Yılmaz: O halde yanılıyorlar. Çünkü yabancı sermayeye çağrı yaparken 'Bizde işçilik ucuzdur, gelin' diyen yine bunlardır. Toplu sözleşmelerde işçilik payının arttığı tartışılmaz bir gerçektir. Ancak ülkemizde bugün işçilik payının genel maliyetler içindeki oranına bakmak lazım. 1989 verilerine bakıldığında bu pay yüzde 9,3'tür. Ama 1979'da bu oran yüzde 23'tü. 

Bir gerçeği unutmamak gerekir. Kamu kesiminde daha toplu sözleşmeler başlarken ölçüsüz zam furyası da beraber başlamaktadır. Özel sektörde de tatlı karlarından fedakarlık alışkanlığı olmayan işverenler, üç lira işçiye verip zam üstüne zam yaparak karlarını katlamaktadır. Hiç merak edilmesin biz hesabı kitabı da çok iyi biliriz.

Peki KİT'lerin kapatılması durumunda birçok işçinin işten çıkarılacağı biliniyor. Böyle bir durumda ne yapmayı düşünüyorsunuz?
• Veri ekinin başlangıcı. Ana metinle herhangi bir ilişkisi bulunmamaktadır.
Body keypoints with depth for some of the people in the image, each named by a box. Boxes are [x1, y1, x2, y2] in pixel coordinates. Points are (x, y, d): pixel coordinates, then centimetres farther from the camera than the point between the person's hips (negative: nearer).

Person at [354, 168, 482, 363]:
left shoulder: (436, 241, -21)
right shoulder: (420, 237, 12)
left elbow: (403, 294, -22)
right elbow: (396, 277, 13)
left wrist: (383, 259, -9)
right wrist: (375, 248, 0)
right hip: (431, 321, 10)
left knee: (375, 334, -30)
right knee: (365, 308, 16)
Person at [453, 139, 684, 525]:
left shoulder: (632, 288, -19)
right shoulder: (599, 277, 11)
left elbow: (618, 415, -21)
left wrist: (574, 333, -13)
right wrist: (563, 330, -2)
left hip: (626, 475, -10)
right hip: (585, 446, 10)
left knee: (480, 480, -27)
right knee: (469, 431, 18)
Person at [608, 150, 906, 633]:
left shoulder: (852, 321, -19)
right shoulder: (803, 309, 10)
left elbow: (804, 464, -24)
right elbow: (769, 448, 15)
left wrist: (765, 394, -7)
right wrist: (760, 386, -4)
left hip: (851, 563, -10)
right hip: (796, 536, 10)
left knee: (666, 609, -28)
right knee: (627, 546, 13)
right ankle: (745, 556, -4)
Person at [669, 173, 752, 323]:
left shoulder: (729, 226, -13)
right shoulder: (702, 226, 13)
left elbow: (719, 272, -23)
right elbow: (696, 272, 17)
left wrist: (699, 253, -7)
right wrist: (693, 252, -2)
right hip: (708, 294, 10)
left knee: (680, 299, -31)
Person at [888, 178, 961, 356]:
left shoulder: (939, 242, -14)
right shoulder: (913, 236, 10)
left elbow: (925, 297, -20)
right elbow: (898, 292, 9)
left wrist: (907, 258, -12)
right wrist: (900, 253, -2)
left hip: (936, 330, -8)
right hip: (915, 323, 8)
Yılmaz: Varsayımlara göre konuşmaktan daima kaçarım. Ancak KİT'lerin kapatılması tehditlerini artık kanıksadık. Ne zaman kamu kesiminde sözleşme görüşmeleri başlasa, ne zaman bir grev uygulansa başta Sayın Cumhurbaşkanı olmak üzere bütün etkili ve yetkili kişiler aynı şarkıyı söylemeye başlar. Parlamenter demokratik yapıda kim olursa olsun her istediğini rahatça yapabileceğini zannedenler hayal içindedir. 

Elbette TÜRK-İŞ'in yetkili kurulları gelişmeleri izleyerek gereken kararları alır ve uygulamaya koyar. Şevket Yılmaz olarak ben 'Dediğim dedik, çaldığım düdük' anlayışındaki devlet adamlarından farklı olduğum için, kurullarımın yetki alanına girerek onlara saygısızlık etmem. Alınan kararların uygulanmasını sağlarım.
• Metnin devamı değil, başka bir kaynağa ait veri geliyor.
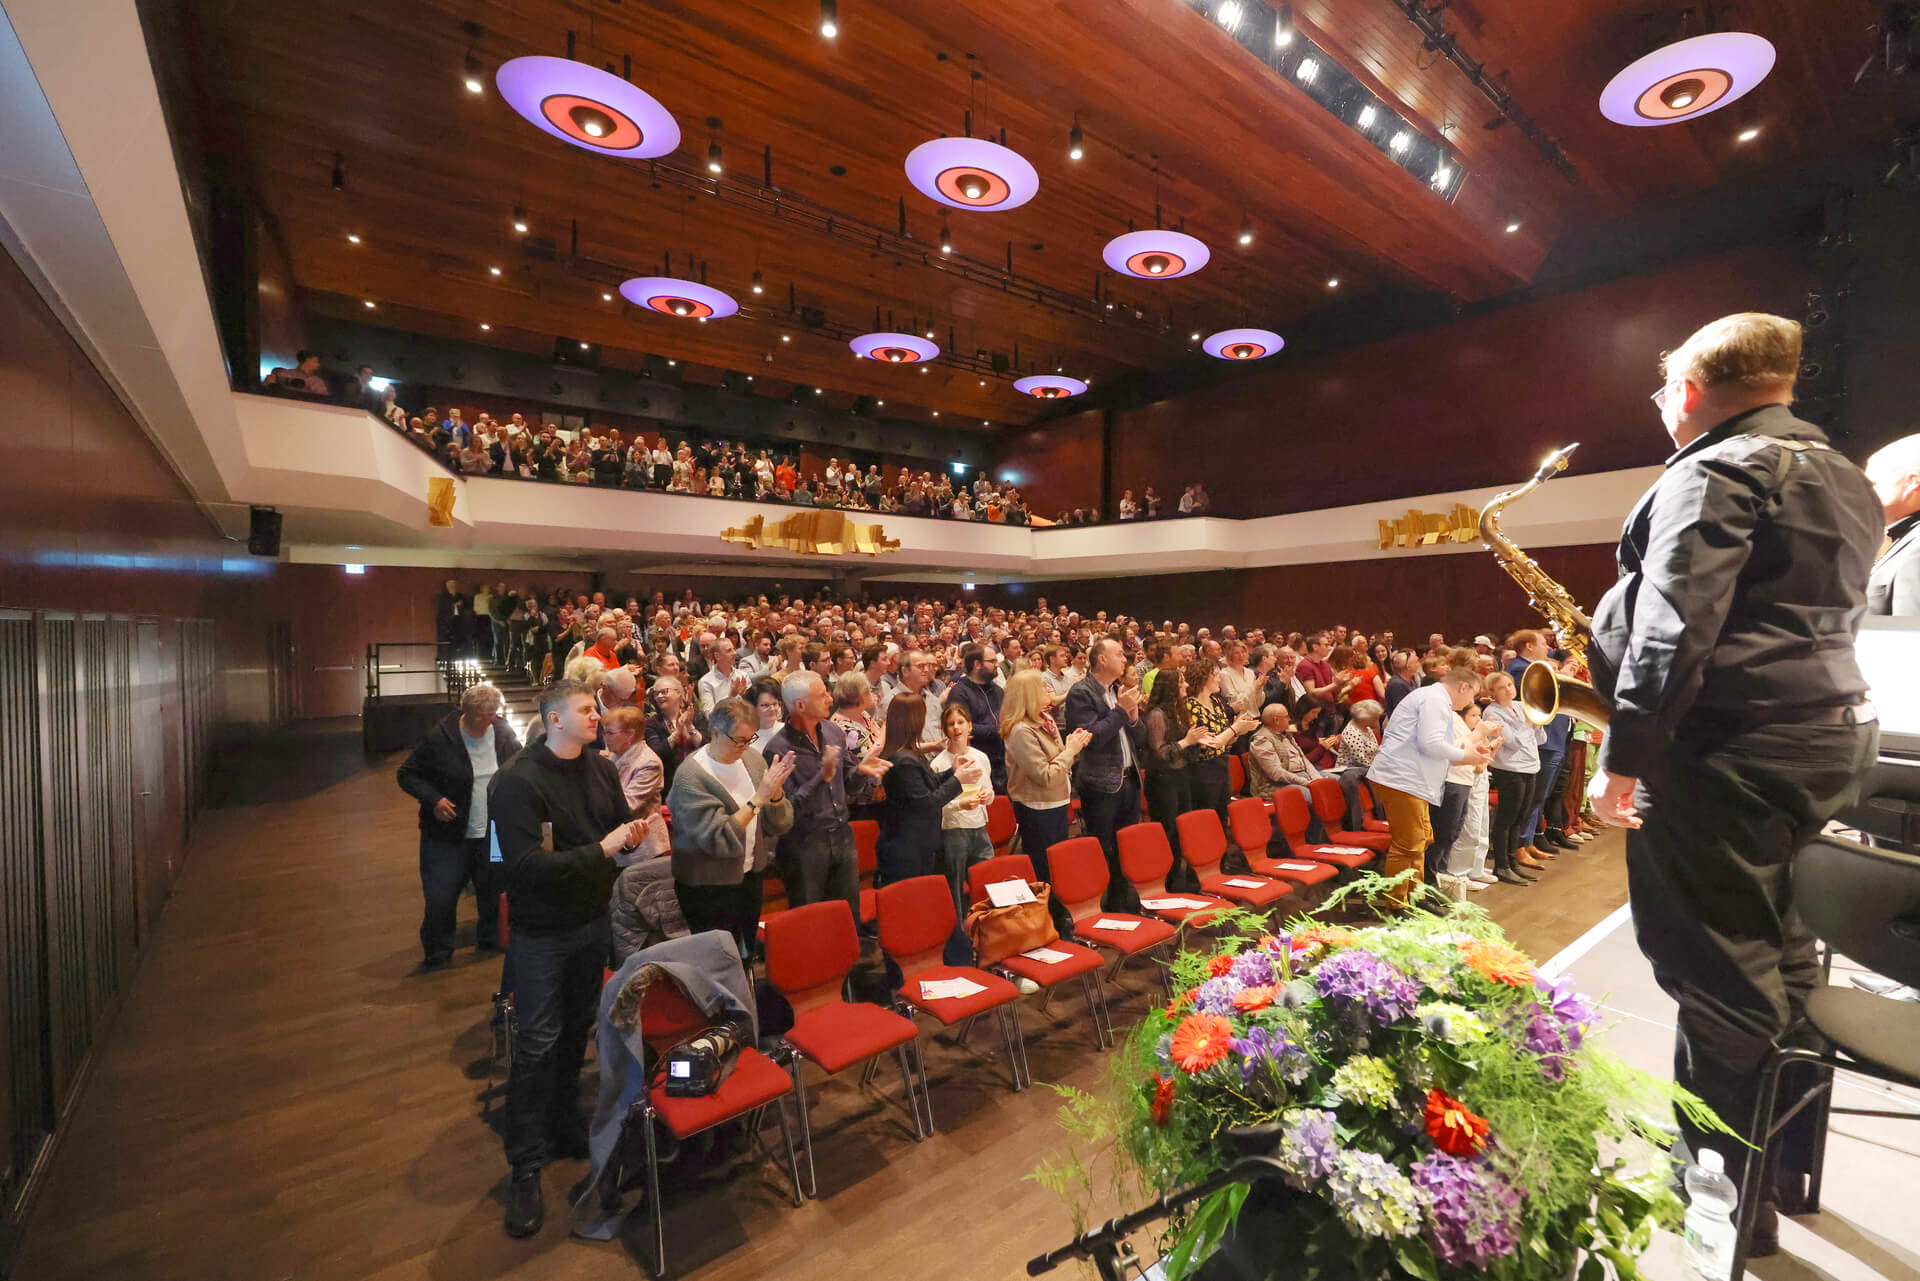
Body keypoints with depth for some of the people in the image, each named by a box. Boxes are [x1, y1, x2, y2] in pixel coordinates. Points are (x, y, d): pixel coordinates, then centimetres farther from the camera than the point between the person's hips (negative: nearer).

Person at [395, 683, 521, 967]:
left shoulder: (504, 734, -4)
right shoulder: (439, 738, -14)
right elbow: (407, 775, -5)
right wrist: (433, 799, -19)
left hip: (492, 836, 3)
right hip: (448, 836, -3)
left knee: (492, 893, 17)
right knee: (440, 898, 5)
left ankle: (489, 941, 39)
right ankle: (437, 954, 28)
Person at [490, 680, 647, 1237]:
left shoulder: (601, 768, -1)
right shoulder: (517, 781, -19)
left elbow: (623, 825, 10)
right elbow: (526, 864, -26)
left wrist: (633, 832, -13)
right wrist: (601, 848, -26)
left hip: (593, 921, 6)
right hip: (543, 933, -5)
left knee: (576, 1030, 19)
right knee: (537, 1044, 3)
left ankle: (564, 1127, 40)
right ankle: (526, 1168, 19)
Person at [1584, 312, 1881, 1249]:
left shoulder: (1715, 470, -12)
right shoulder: (1842, 477, 18)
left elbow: (1675, 628, -22)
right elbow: (1822, 614, 23)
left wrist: (1624, 754, -21)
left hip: (1729, 749, -9)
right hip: (1825, 736, 10)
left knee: (1718, 978, 1)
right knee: (1776, 969, 20)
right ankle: (1781, 1169, 35)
Sizce 2000'li yıllarda Türk sendikacılığının genel görünümü nasıl olacak? 

Yılmaz: 2000'li yıllarda; 'zengini sevip fakiri sevmeyenler' ülkemiz yönetiminde olmayacaktır. O yıllarda sendikal hareketin demokratik rejimin vazgeçilmez unsuru olduğunu kabul etmeyenler tarihe karışmış olacaktır. ILO normlarına uygun bir hukuk düzeni ile sendikalar tüm yasaklardan arınmış bir düzende faaliyet gösterecektir.

(Bu röportaj haftalık Ekonomik Panorama dergisinin 19-26 Mayıs 1991 tarihli, Yıl: 4, Sayı: 21'de yayınlanmıştır.)
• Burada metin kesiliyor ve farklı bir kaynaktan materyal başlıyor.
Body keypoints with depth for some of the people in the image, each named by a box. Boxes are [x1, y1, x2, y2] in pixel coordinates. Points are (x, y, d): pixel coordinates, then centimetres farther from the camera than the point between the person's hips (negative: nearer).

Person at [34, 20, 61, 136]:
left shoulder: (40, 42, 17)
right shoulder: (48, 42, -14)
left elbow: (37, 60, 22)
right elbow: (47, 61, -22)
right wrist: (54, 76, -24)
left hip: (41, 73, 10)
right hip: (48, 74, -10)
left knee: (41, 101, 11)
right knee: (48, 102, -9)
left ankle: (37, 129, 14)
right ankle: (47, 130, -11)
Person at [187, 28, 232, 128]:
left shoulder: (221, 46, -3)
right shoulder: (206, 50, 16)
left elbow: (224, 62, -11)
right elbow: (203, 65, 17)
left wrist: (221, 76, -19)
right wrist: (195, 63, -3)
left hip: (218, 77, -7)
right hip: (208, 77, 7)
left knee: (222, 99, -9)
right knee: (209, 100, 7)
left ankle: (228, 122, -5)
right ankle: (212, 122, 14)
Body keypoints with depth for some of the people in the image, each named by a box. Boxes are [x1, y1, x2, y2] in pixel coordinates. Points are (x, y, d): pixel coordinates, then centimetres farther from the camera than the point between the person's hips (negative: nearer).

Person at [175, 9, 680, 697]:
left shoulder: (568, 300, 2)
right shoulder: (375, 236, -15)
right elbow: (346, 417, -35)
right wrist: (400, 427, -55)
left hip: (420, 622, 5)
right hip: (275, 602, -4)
Not: ŞEVKET YILMAZ Kimdir?

Şevket Yılmaz (1929, Rize - 17 Ağustos 1999, Yalova), Türk siyasetçi ve sendikacıdır.

Şevket Yılmaz
Doğum1929
RizeTürkiye
Ölüm1999
YalovaTürkiye
Ölüm sebebiDeprem
VatandaşlıkTürkiye
MeslekSendikacı ve Siyasetçi
Dönem1969 / 1973 Adana Milletvekili
Siyasi partiAdalet Partisi

Ortaöğrenimini yarıda bırakarak Zonguldak'ta maden işçisi olarak çalışmaya başladı. 1945'te, Bursa Merinos fabrikasına işçi olarak girdi. 1946'da, bağımsız Bursa Mensucat Sanayi İşçileri Sendikası'na üye oldu, uzun süre sendikada çeşitli görevler üstlendi. 1964'te genel başkanlığa getirildi. Aynı yıl bu sendikanın, Türk-İş'e bağlı Tekstil İşçileri Federasyonu (TEKSİF) ile birleşmesi üzerine TEKSİF Genel Başkanı oldu. 1966'da Türk-İş Genel Başkan vekilliğine getirildi. 1969'da Adalet Partisi 'nden Adana milletvekili seçildi, Çalışma Komisyonu başkanlığı görevini üstlendi. Milletvekilliği 1973'e kadar sürdü. Daha sonra sendikacılığa dönerek, 1974-1982 yılları arasında TEKSİF Genel başkanlığı yaptı. 1982'de, Türk-İş Genel Başkanı seçildi. 17 Ağustos 1999 depreminde öldü.

(Kaynak: Vikipedi)


Merhum Şefket Yılmaz, 1966'da yapılan TÜRK-İŞ 6. Genel Kurulu'nda Yönetim kuruluna girdi ve Başkan Vekilliği görevinde bulundu. 24-28 Mayıs 1982'de yapılan TÜRK-İŞ 12. Olağan Genel Kurulu'nda Genel Başkanlığa seçildi.1982'den itibaren 10 yıl kesintisiz olarak Türk-İş Genel Başkanlığı'nı üstlendi. 1992'de yapılan TÜRK-İŞ'in 16.Genel Kurulu'nda genel başkanlık görevinden ayrıldı. Yılmaz 17 Ağustos 1999 Marmara Depremi'nde hayatını kaybetti. Yılmaz, evli ve beş çocuk babasıydı.